PSC Symposium Series
PSC hosts a public symposium series on topics related to high performance computing and research.
If you would like to attend any of them, please RSVP so that we can save you a seat.
Cell Modeling with MCell
June 30, 2017, 10am
Pittsburgh Supercomputing Center, 300 S Craig St.
The Biomedical Applications Group at the PSC pursues leading edge research in high performance computing in the biomedical sciences and fosters exchange between PSC expertise in computational science and biomedical researchers nationwide.
Scientists in the Biomedical Applications Group develop computational methods and tools and conduct research on biomedical systems at the cell and tissue level with a focus on neural systems such as the brain and the central nervous system.
Bridges
January 27, 2017, 1pm
Pittsburgh Supercomputing Center, 300 S Craig St.

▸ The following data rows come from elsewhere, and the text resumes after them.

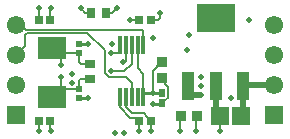
<source format=gbr>
%TF.GenerationSoftware,Altium Limited,Altium Designer,19.1.7 (138)*%
G04 Layer_Physical_Order=4*
G04 Layer_Color=16711680*
%FSLAX26Y26*%
%MOIN*%
%TF.FileFunction,Copper,L4,Bot,Signal*%
%TF.Part,Single*%
G01*
G75*
%TA.AperFunction,SMDPad,CuDef*%
%ADD14R,0.024409X0.025984*%
%TA.AperFunction,Conductor*%
%ADD17C,0.005000*%
%ADD18C,0.010000*%
%TA.AperFunction,ComponentPad*%
%ADD21C,0.061024*%
%ADD22R,0.061024X0.061024*%
%TA.AperFunction,ViaPad*%
%ADD23C,0.020000*%
%TA.AperFunction,SMDPad,CuDef*%
%ADD24R,0.027559X0.033465*%
%ADD25R,0.029921X0.028346*%
%ADD26R,0.033465X0.027559*%
%ADD27R,0.020472X0.022047*%
%ADD28R,0.037402X0.033465*%
%ADD29R,0.033465X0.037402*%
%ADD30R,0.061024X0.061024*%
%ADD31R,0.013000X0.059000*%
%ADD32R,0.094488X0.074803*%
%TA.AperFunction,ConnectorPad*%
%ADD33R,0.039370X0.094488*%
%ADD34R,0.129921X0.094488*%
%TA.AperFunction,Conductor*%
%ADD35C,0.020000*%
D14*
X1555000Y1147323D02*
D03*
Y1112677D02*
D03*
D17*
X1552323Y1110787D02*
X1564705Y1123169D01*
X1575315Y1131834D02*
Y1166772D01*
X1570311Y1126831D02*
X1575315Y1131834D01*
X1569153Y1126831D02*
X1570311D01*
X1565492Y1123169D02*
X1569153Y1126831D01*
X1564705Y1123169D02*
X1565492D01*
X1552323Y1110000D02*
Y1110787D01*
X1564965Y1177122D02*
X1575315Y1166772D01*
X1564965Y1177122D02*
Y1188460D01*
X1555000Y1198425D02*
X1564965Y1188460D01*
X1525250Y1147323D02*
Y1221825D01*
X1538799Y1235374D01*
Y1237342D01*
X1553032Y1251575D01*
X1555000D01*
X1494000Y1145823D02*
Y1211000D01*
X1543307Y1390000D02*
X1550000Y1396693D01*
Y1415000D01*
X1519291Y1390000D02*
X1543307D01*
X1450000D02*
X1480709D01*
X1369213Y1415394D02*
X1390394D01*
X1405000Y1430000D01*
X1184291Y1429291D02*
X1185000Y1430000D01*
X1184291Y1390000D02*
Y1429291D01*
X1145000Y1430000D02*
X1145709Y1429291D01*
Y1390000D02*
Y1429291D01*
X1184291Y1020709D02*
X1185000Y1020000D01*
X1184291Y1020709D02*
Y1055000D01*
X1145000Y1054291D02*
X1145709Y1055000D01*
X1145000Y1020000D02*
Y1054291D01*
X1748583Y1070000D02*
X1750000Y1068583D01*
Y1020000D02*
Y1068583D01*
X1670000Y1068425D02*
X1671575Y1070000D01*
X1670000Y1020000D02*
Y1068425D01*
X1615000Y1066575D02*
X1618425Y1070000D01*
X1615000Y1020000D02*
Y1066575D01*
X1480000Y1015000D02*
Y1055709D01*
X1470709Y1065000D02*
X1480000Y1055709D01*
X1506831Y1066673D02*
X1520000Y1053504D01*
Y1020000D02*
Y1053504D01*
X1435000Y1100000D02*
X1455000Y1080000D01*
X1286693Y1430000D02*
X1301299Y1415394D01*
X1320000D01*
X1285000Y1430000D02*
X1286693D01*
X1495449Y1080000D02*
X1506831Y1068619D01*
X1455000Y1080000D02*
X1495449D01*
X1450000Y1065000D02*
X1470709D01*
X1416000Y1099000D02*
X1450000Y1065000D01*
X1506831Y1066673D02*
Y1068619D01*
X1435000Y1100000D02*
Y1134000D01*
X1416000Y1099000D02*
Y1134000D01*
X1385000Y1280000D02*
X1416000D01*
Y1306000D01*
X1307929Y1347071D02*
X1365000Y1290000D01*
X1107071Y1347071D02*
X1307929D01*
X1100160Y1340160D02*
X1107071Y1347071D01*
X1103089Y1357071D02*
X1494000D01*
X1085160Y1375000D02*
X1103089Y1357071D01*
X1494000Y1134000D02*
Y1144000D01*
X1280000Y1190000D02*
X1285394Y1195394D01*
X1315000D01*
X1280000Y1160354D02*
Y1190000D01*
Y1250000D02*
X1285394Y1244606D01*
X1315000D01*
X1280000Y1250000D02*
Y1279646D01*
X1206063D02*
X1220000Y1265709D01*
X1190000Y1295709D02*
X1206063Y1279646D01*
X1220000Y1240000D02*
Y1265709D01*
X1216063Y1160354D02*
X1220000Y1164291D01*
Y1200000D01*
X1475000Y1230000D02*
X1494000Y1211000D01*
X1475000Y1230000D02*
Y1306000D01*
X1435429Y1199571D02*
X1455000Y1180000D01*
Y1134000D02*
Y1180000D01*
X1380429Y1199571D02*
X1435429D01*
X1365000Y1215000D02*
X1380429Y1199571D01*
X1365000Y1215000D02*
Y1290000D01*
X1100160Y1305160D02*
Y1340160D01*
X1070000Y1275000D02*
X1100160Y1305160D01*
X1070000Y1375000D02*
X1085160D01*
X1494000Y1306000D02*
Y1357071D01*
X1434874Y1254874D02*
X1435000Y1255000D01*
X1433933Y1254874D02*
X1434874D01*
X1429059Y1250000D02*
X1433933Y1254874D01*
X1425000Y1250000D02*
X1429059D01*
X1435000Y1255000D02*
Y1306000D01*
X1430000Y1220000D02*
X1455000Y1245000D01*
Y1306000D01*
X1385000Y1220000D02*
X1430000D01*
X1216063Y1160354D02*
X1280000D01*
X1206063Y1279646D02*
X1280000D01*
D18*
X1525250Y1147323D02*
X1555000D01*
X1495500D02*
X1525250D01*
X1309646Y1310354D02*
X1310000Y1310000D01*
X1280000Y1310354D02*
X1309646D01*
Y1129646D02*
X1310000Y1130000D01*
X1280000Y1129646D02*
X1309646D01*
X1494000Y1144000D02*
Y1145823D01*
X1495500Y1147323D01*
X1525000Y1110000D02*
X1552323D01*
D21*
X1070000Y1175000D02*
D03*
X1930000D02*
D03*
Y1275000D02*
D03*
Y1375000D02*
D03*
X1070000Y1275000D02*
D03*
Y1375000D02*
D03*
D22*
X1930000Y1075000D02*
D03*
X1070000D02*
D03*
D23*
X1391063Y1311063D02*
D03*
X1310000Y1310000D02*
D03*
Y1130000D02*
D03*
X1525250Y1147323D02*
D03*
X1525000Y1110000D02*
D03*
X1845000Y1390000D02*
D03*
X1645000Y1340000D02*
D03*
X1640000Y1290000D02*
D03*
X1550000Y1415000D02*
D03*
X1450000Y1390000D02*
D03*
X1405000Y1430000D02*
D03*
X1185000D02*
D03*
X1145000D02*
D03*
Y1020000D02*
D03*
X1185000D02*
D03*
X1480000D02*
D03*
X1520000D02*
D03*
X1615000D02*
D03*
X1670000D02*
D03*
X1750000D02*
D03*
X1785000Y1130000D02*
D03*
X1685000Y1200000D02*
D03*
Y1170000D02*
D03*
Y1140000D02*
D03*
X1285000Y1430000D02*
D03*
X1255000Y1180000D02*
D03*
Y1210000D02*
D03*
X1430000Y1015000D02*
D03*
X1400000D02*
D03*
X1220000Y1200000D02*
D03*
Y1240000D02*
D03*
X1385000Y1220000D02*
D03*
X1425000Y1250000D02*
D03*
X1385000Y1280000D02*
D03*
X1525000Y1330000D02*
D03*
D24*
X1320000Y1415394D02*
D03*
X1369213D02*
D03*
D25*
X1519291Y1390000D02*
D03*
X1480709D02*
D03*
X1184291D02*
D03*
X1145709D02*
D03*
X1480709Y1055000D02*
D03*
X1519291D02*
D03*
X1145709D02*
D03*
X1184291D02*
D03*
D26*
X1315000Y1244606D02*
D03*
Y1195394D02*
D03*
D27*
X1280000Y1129646D02*
D03*
Y1160354D02*
D03*
Y1310354D02*
D03*
Y1279646D02*
D03*
D28*
X1555000Y1198425D02*
D03*
Y1251575D02*
D03*
D29*
X1618425Y1070000D02*
D03*
X1671575D02*
D03*
D30*
X1821417D02*
D03*
X1748583D02*
D03*
D31*
X1494000Y1134000D02*
D03*
X1475000D02*
D03*
X1455000D02*
D03*
X1435000D02*
D03*
X1416000D02*
D03*
Y1306000D02*
D03*
X1435000D02*
D03*
X1455000D02*
D03*
X1475000D02*
D03*
X1494000D02*
D03*
D32*
X1190000Y1134291D02*
D03*
Y1295709D02*
D03*
D33*
X1825551Y1170000D02*
D03*
X1735000D02*
D03*
X1644449D02*
D03*
D34*
X1735000Y1398347D02*
D03*
D35*
X1654134Y1140000D02*
X1685000D01*
X1644449Y1149685D02*
X1654134Y1140000D01*
X1644449Y1149685D02*
Y1170000D01*
X1735000Y1083583D02*
X1748583Y1070000D01*
X1735000Y1083583D02*
Y1170000D01*
X1825551D02*
X1830551Y1175000D01*
X1930000D01*
X1821417Y1070000D02*
X1825551Y1074134D01*
Y1170000D01*
%TF.MD5,342c353fdd10bd14ab279866e8487494*%
M02*

</source>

Bridges, our latest supercomputer, is funded by a $9.65-million grant from the National Science Foundation. It offers new computational capabilities to researchers working in diverse, data-intensive fields, such as genomics, the social sciences and humanities. Bridges represents a new way of doing business in high performance computing. Researchers can adapt its flexible architecture to their specific needs, in effect creating a “custom supercomputer.”
Bridges has already seen its first few months of use by the national scientific community. In that short time, users have reported progress in fields such genomics, public health, chemistry, machine learning and more.
Public Health Research
April 21, 2017, 1pm
Pittsburgh Supercomputing Center, 300 S Craig St.
The Public Health Applications team at the Pittsburgh Supercomputing Center began in 2011 to bring simulation modeling, data analytics, and large-scale computing to public health decision making. The team has projects spanning modeling vaccine delivery in low- and middle-income countries, modeling the spread of infectious diseases through healthcare ecosystems, exploring vaccination policies for prevention of influenza in the US, and creating virtual population models as virtual laboratories for childhood obesity prevention.
The symposium will provide an overview of these projects with some examples of specific studies.